Vier dan Barang Berharganya



Barang-barang yang lebih banyak dalam kondisi rusak daripada utuh, 
Tetap disimpannya, tak secuilpun terbuang.


Seribu tiga ratus tiga puluh empat hari berlalu, baru dan usang hanyalah soal waktu.


Dunia bagai bergoncang,
ketika si pemilik mulai mencari-cari barang mungil yang ia ingat untuk digunakannya.
Akan benar-benar berguncang ketika ia tak kunjung menemukan apa yang dicarinya.


Sekilas, barang-barang itu seperti "barang rongsok", tapi bagai emas dimata pemiliknya.

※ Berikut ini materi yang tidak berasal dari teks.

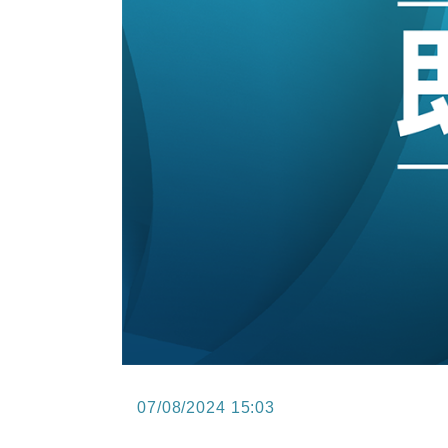
15:47
財經｜恒隆10月換帥 玩具「反」斗
15:11
財經｜韓股反覆波動收跌 連挫7周
13:44
財經｜內地7月美元計價出口增近24
12:44
財經｜日本春季三度入市撐日圓 4月
11:12
國際｜特朗普料美伊戰事快結束 承
15:59
財經｜SA售股自救後再出手 斥4
07/08/2024 15:03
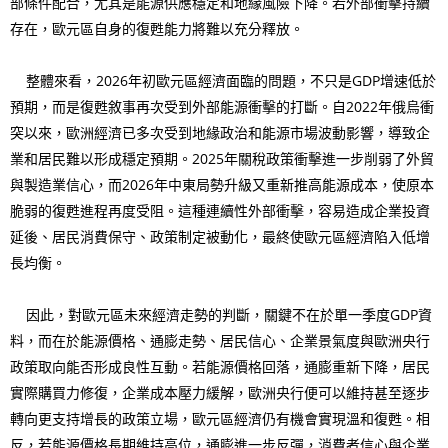
部條件配合，尤其是能源供應穩定和地緣風險下降。若外部衝擊持續
存在，歐元區自身的復甦能力將難以充分釋放。
整體來看，2026年初歐元區經濟面臨的問題，不只是GDP增速低於
預期，而是復甦敘事再次受到外部能源衝擊的打斷。自2022年俄烏衝
突以來，歐洲經濟已多次受到地緣政治和能源市場波動影響，導致企
業和居民難以形成穩定預期。2025年關稅政策衝擊進一步削弱了外貿
與製造業信心，而2026年中東局勢升級又重新推高能源成本，使原本
脆弱的復甦進程再度受阻。這種連續性外部衝擊，容易造成企業投資
延後、居民消費保守、政策制定被動化，最終使歐元區經濟陷入低增
長均衡。
因此，對歐元區未來經濟走勢的判斷，關鍵不在於單一季度GDP資
料，而在於能源價格、通膨走勢、居民信心、企業景氣度與歐洲央行
政策取向能否形成良性互動。若能源價格回落，通膨重新下降，居民
實際購買力修復，企業成本壓力緩解，歐洲央行便可以維持甚至逐步
轉向更支持增長的政策立場，歐元區經濟仍有機會實現溫和復甦。相
反，若能源價格長期維持高位，通膨進一步反彈，消費者信心與企業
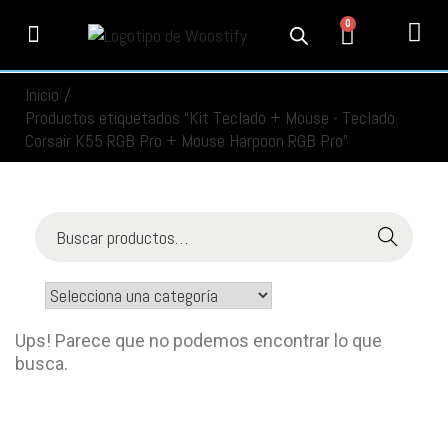
0
PRODUCTOS
SERVICIOS
MI CUENTA
CONTACTO
INFORMACIÓN
SEGUIMIENTO
Inicio
/
Productos etiquetados “Kit Teclado + Mouse - Teclado
Corsair K55 RGB Pro + Mouse Harpoon RGB Pro”
Buscar
Ups! Parece que no podemos encontrar lo que
busca.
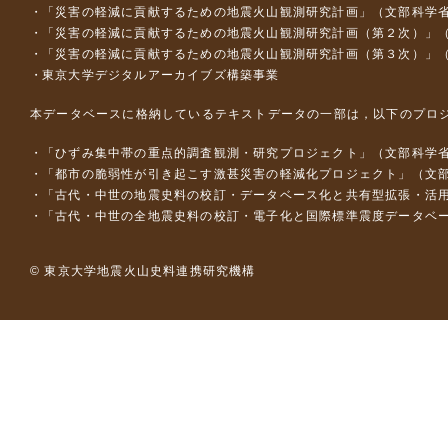
「災害の軽減に貢献するための地震火山観測研究計画」（文部科学
「災害の軽減に貢献するための地震火山観測研究計画（第２次）」
「災害の軽減に貢献するための地震火山観測研究計画（第３次）」
東京大学デジタルアーカイブズ構築事業
本データベースに格納しているテキストデータの一部は，以下のプロ
「ひずみ集中帯の重点的調査観測・研究プロジェクト」（文部科学省
「都市の脆弱性が引き起こす激甚災害の軽減化プロジェクト」（文部
「古代・中世の地震史料の校訂・データベース化と共有型拡張・活用シス
「古代・中世の全地震史料の校訂・電子化と国際標準震度データベース構
© 東京大学地震火山史料連携研究機構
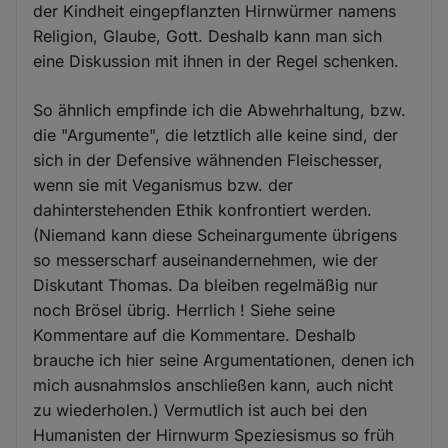
der Kindheit eingepflanzten Hirnwürmer namens
Religion, Glaube, Gott. Deshalb kann man sich
eine Diskussion mit ihnen in der Regel schenken.
So ähnlich empfinde ich die Abwehrhaltung, bzw.
die "Argumente", die letztlich alle keine sind, der
sich in der Defensive wähnenden Fleischesser,
wenn sie mit Veganismus bzw. der
dahinterstehenden Ethik konfrontiert werden.
(Niemand kann diese Scheinargumente übrigens
so messerscharf auseinandernehmen, wie der
Diskutant Thomas. Da bleiben regelmäßig nur
noch Brösel übrig. Herrlich ! Siehe seine
Kommentare auf die Kommentare. Deshalb
brauche ich hier seine Argumentationen, denen ich
mich ausnahmslos anschließen kann, auch nicht
zu wiederholen.) Vermutlich ist auch bei den
Humanisten der Hirnwurm Speziesismus so früh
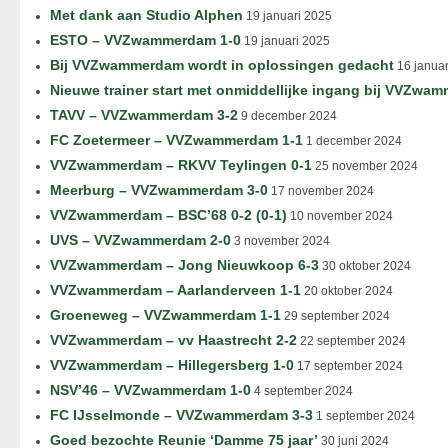
Met dank aan Studio Alphen
19 januari 2025
ESTO – VVZwammerdam 1-0
19 januari 2025
Bij VVZwammerdam wordt in oplossingen gedacht
16 januar
Nieuwe trainer start met onmiddellijke ingang bij VVZwa
TAVV – VVZwammerdam 3-2
9 december 2024
FC Zoetermeer – VVZwammerdam 1-1
1 december 2024
VVZwammerdam – RKVV Teylingen 0-1
25 november 2024
Meerburg – VVZwammerdam 3-0
17 november 2024
VVZwammerdam – BSC’68 0-2 (0-1)
10 november 2024
UVS – VVZwammerdam 2-0
3 november 2024
VVZwammerdam – Jong Nieuwkoop 6-3
30 oktober 2024
VVZwammerdam – Aarlanderveen 1-1
20 oktober 2024
Groeneweg – VVZwammerdam 1-1
29 september 2024
VVZwammerdam – vv Haastrecht 2-2
22 september 2024
VVZwammerdam – Hillegersberg 1-0
17 september 2024
NSV’46 – VVZwammerdam 1-0
4 september 2024
FC IJsselmonde – VVZwammerdam 3-3
1 september 2024
Goed bezochte Reunie ‘Damme 75 jaar’
30 juni 2024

Kami tak pernah menyingkirkan barang-barang itu,
selama kau masih menginginkannya, Nak.

Bermainlah sepuasmu,
karena dengan bermain kau belajar.



Vier Mau Sekolah di Rumah

Pagi ini, seperti biasa, aku ngobrol dengan Vier sambil menemaninya mandi. Ya, menemaninya mandi karena sebenarnya Vier sudah mulai bisa mandi sendiri, tetapi karena inilah satu-satunya moment yang bisa kumanfaatkan untuk ngobrol dengannya secara bebas, tanpa intervensi ide dari siapapun. Jadi, aku bisa menggali pikiran Vier yang genuine, yang belum tentu aku bisa dapatkan ketika kami ngobrol dengan dikelilingi beberapa orang dewasa. Intinya, sebenarnya kami butuh "our time", berdua atau kadang bertiga dengan Si Pa'e, ngobrol.

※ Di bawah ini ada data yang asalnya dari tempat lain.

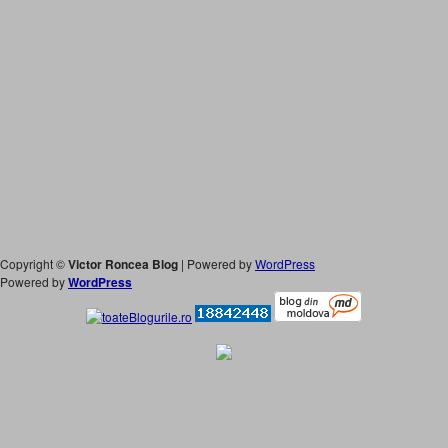
Copyright ©
Victor Roncea Blog
| Powered by
WordPress
Powered by
WordPress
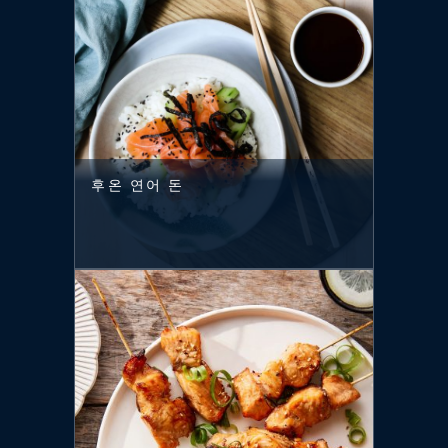
후온 연어 돈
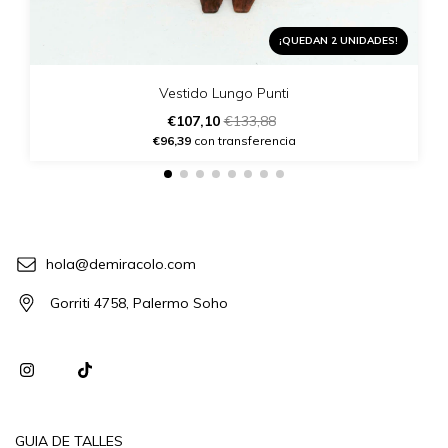
¡QUEDAN 2 UNIDADES!
Vestido Lungo Punti
€107,10
€133,88
€96,39
con transferencia
hola@demiracolo.com
Gorriti 4758, Palermo Soho
GUIA DE TALLES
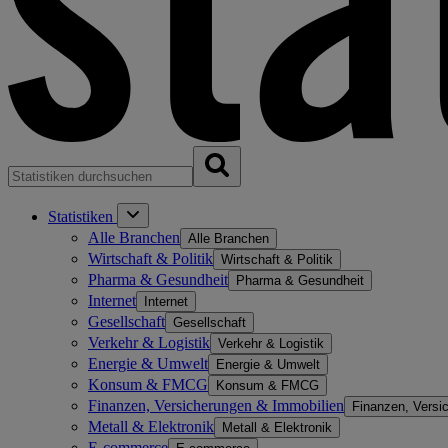
Statistiken
Alle Branchen
Alle Branchen
Wirtschaft & Politik
Wirtschaft & Politik
Pharma & Gesundheit
Pharma & Gesundheit
Internet
Internet
Gesellschaft
Gesellschaft
Verkehr & Logistik
Verkehr & Logistik
Energie & Umwelt
Energie & Umwelt
Konsum & FMCG
Konsum & FMCG
Finanzen, Versicherungen & Immobilien
Finanzen, Versi
Metall & Elektronik
Metall & Elektronik
E-commerce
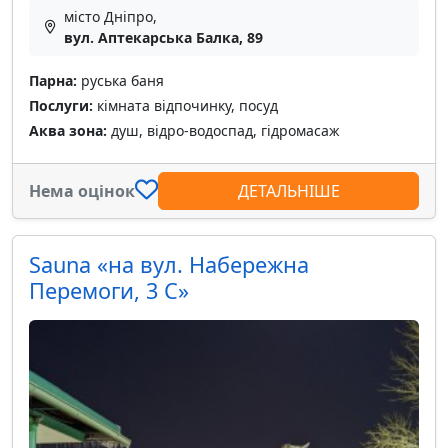
місто Дніпро,
вул. Аптекарська Балка, 89
Парна:
руська баня
Послуги:
кімната відпочинку, посуд
Аква зона:
душ, відро-водоспад, гідромасаж
Нема оцінок
ДЕТАЛЬНІШЕ
Sauna «на вул. Набережна
Перемоги, 3 С»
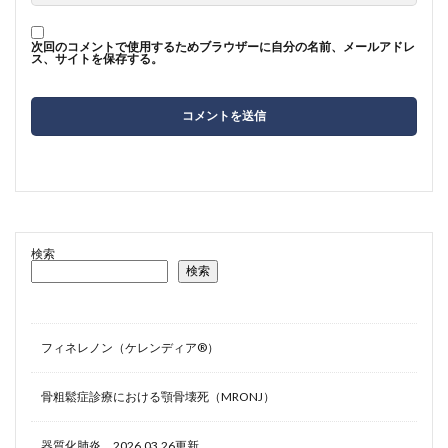
次回のコメントで使用するためブラウザーに自分の名前、メールアドレ
ス、サイトを保存する。
検索
検索
フィネレノン（ケレンディア®）
骨粗鬆症診療における顎骨壊死（MRONJ）
器質化肺炎 2026.03.26更新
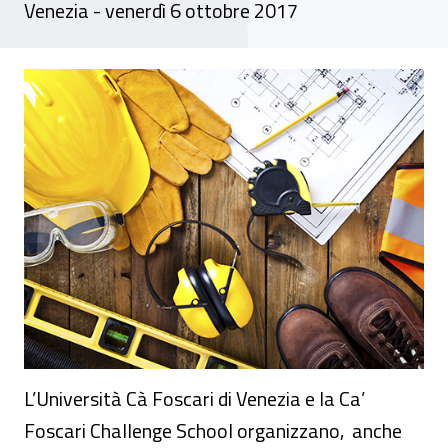
Venezia - venerdì 6 ottobre 2017
Convegno - “Formazione di eccellenza in ma
L’Università Cà Foscari di Venezia e la Ca’
Foscari Challenge School organizzano, anche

Vier : Raka kemana sih, Bun?
Aku : Maksudnya gimana, Raka kemana?
Vier : Raka ga main ke rumah Vier lagi, Bun.
Aku : Owh..Raka kan sudah mulai sekolah PAUD, di TK dekat masjid situ. Emang kenapa? Vier mau sekolah di PAUD juga, biar bisa main lagi sama Raka?
Vier : Tidak mau (dia lagi senang menggunakan "tidak mau" daripada "ga mau".). Vier mau di rumah aja.
Aku : Maksudnya gimana?
Vier : Vier ga mau sekolah, Bun. Vier di rumah aja. Bu guru aja yang ke rumah Vier.
Aku : Owh.. Vier mau sekolah di rumah aja? Jadi, Bunda minta Bu guru untuk datang ke rumah Vier? Kenapa begitu?
Vier : Iya. Soalnya Bu guru naik motor.


Aku makin bingung dengan statement anak 3,5 tahun ini.

Aku : Maksudnya gimana, Vier? Vier juga bisa diantar naik motor ke sekolah sama Pa'e atau Bunda kan?
Vier : Tapi Pa'e sama Bunda kan kerja? Vier masih kecil. Kalo Bu Guru kan udah gede, bisa naik motor sendiri.

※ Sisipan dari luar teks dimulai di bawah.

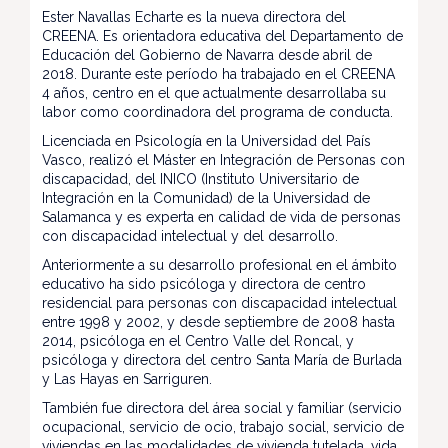
Ester Navallas Echarte es la nueva directora del
CREENA. Es orientadora educativa del Departamento de
Educación del Gobierno de Navarra desde abril de
2018. Durante este período ha trabajado en el CREENA
4 años, centro en el que actualmente desarrollaba su
labor como coordinadora del programa de conducta.
Licenciada en Psicología en la Universidad del País
Vasco, realizó el Máster en Integración de Personas con
discapacidad, del INICO (Instituto Universitario de
Integración en la Comunidad) de la Universidad de
Salamanca y es experta en calidad de vida de personas
con discapacidad intelectual y del desarrollo.
Anteriormente a su desarrollo profesional en el ámbito
educativo ha sido psicóloga y directora de centro
residencial para personas con discapacidad intelectual
entre 1998 y 2002, y desde septiembre de 2008 hasta
2014, psicóloga en el Centro Valle del Roncal, y
psicóloga y directora del centro Santa María de Burlada
y Las Hayas en Sarriguren.
También fue directora del área social y familiar (servicio
ocupacional, servicio de ocio, trabajo social, servicio de
viviendas en las modalidades de vivienda tutelada, vida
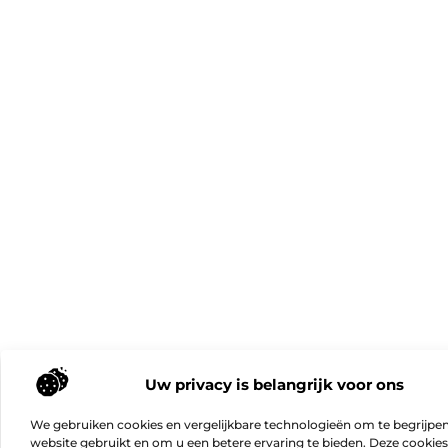
Uw privacy is belangrijk voor ons
We gebruiken cookies en vergelijkbare technologieën om te begrijpe
website gebruikt en om u een betere ervaring te bieden. Deze cookie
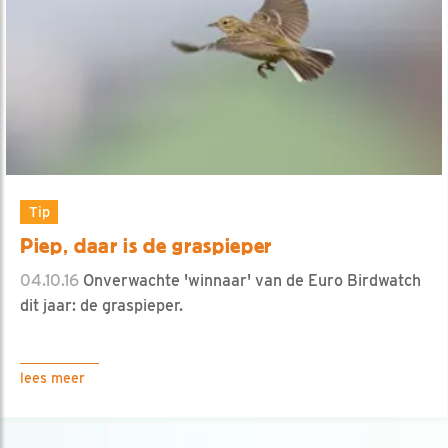
Tip
Piep, daar is de graspieper
04.10.16
Onverwachte 'winnaar' van de Euro Birdwatch
dit jaar: de graspieper.
lees meer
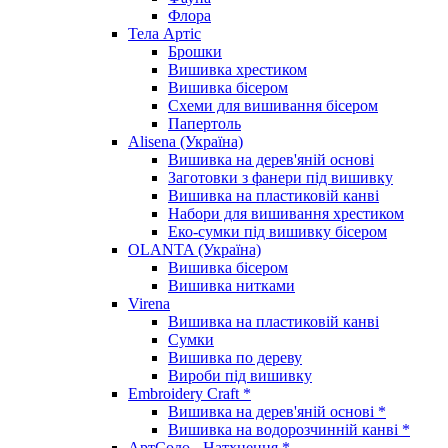
Флора
Тела Артіс
Брошки
Вишивка хрестиком
Вишивка бісером
Схеми для вишивання бісером
Папертоль
Alisena (Україна)
Вишивка на дерев'яній основі
Заготовки з фанери під вишивку
Вишивка на пластиковій канві
Набори для вишивання хрестиком
Еко-сумки під вишивку бісером
OLANTA (Україна)
Вишивка бісером
Вишивка нитками
Virena
Вишивка на пластиковій канві
Сумки
Вишивка по дереву
Вироби під вишивку
Embroidery Craft *
Вишивка на дерев'яній основі *
Вишивка на водорозчинній канві *
АртСоло - Натхнення *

Owh..aku mulai paham kemana arah pembicaraan anak ini. Vier sedang belajar membandingkan dirinya dengan segala hal yang sedang dia lihat, apapun. Proses membandingkan tersebut harus aku lihat sebagai sebuah proses perkembangan cara berpikirnya. Walaupun sejujurnya aku sangat kagum dengan caranya membangun logika untuk menjelaskan padaku kenapa dia memilih belajar di rumah.
Sambil senyum-senyum melihatnya berusaha meyakinkanku, dalam hatiku berbisik padanya, "Subhanallah, Nak. Itu penjelasan yang paling masuk akal buat Bunda. Bunda bisa menerima penjelasanmu, Nak. Terima kasih sudah berusaha memahamkan Bunda tentang caramu berpikir dan berlogika. Sekali lagi, Bunda belajar darimu."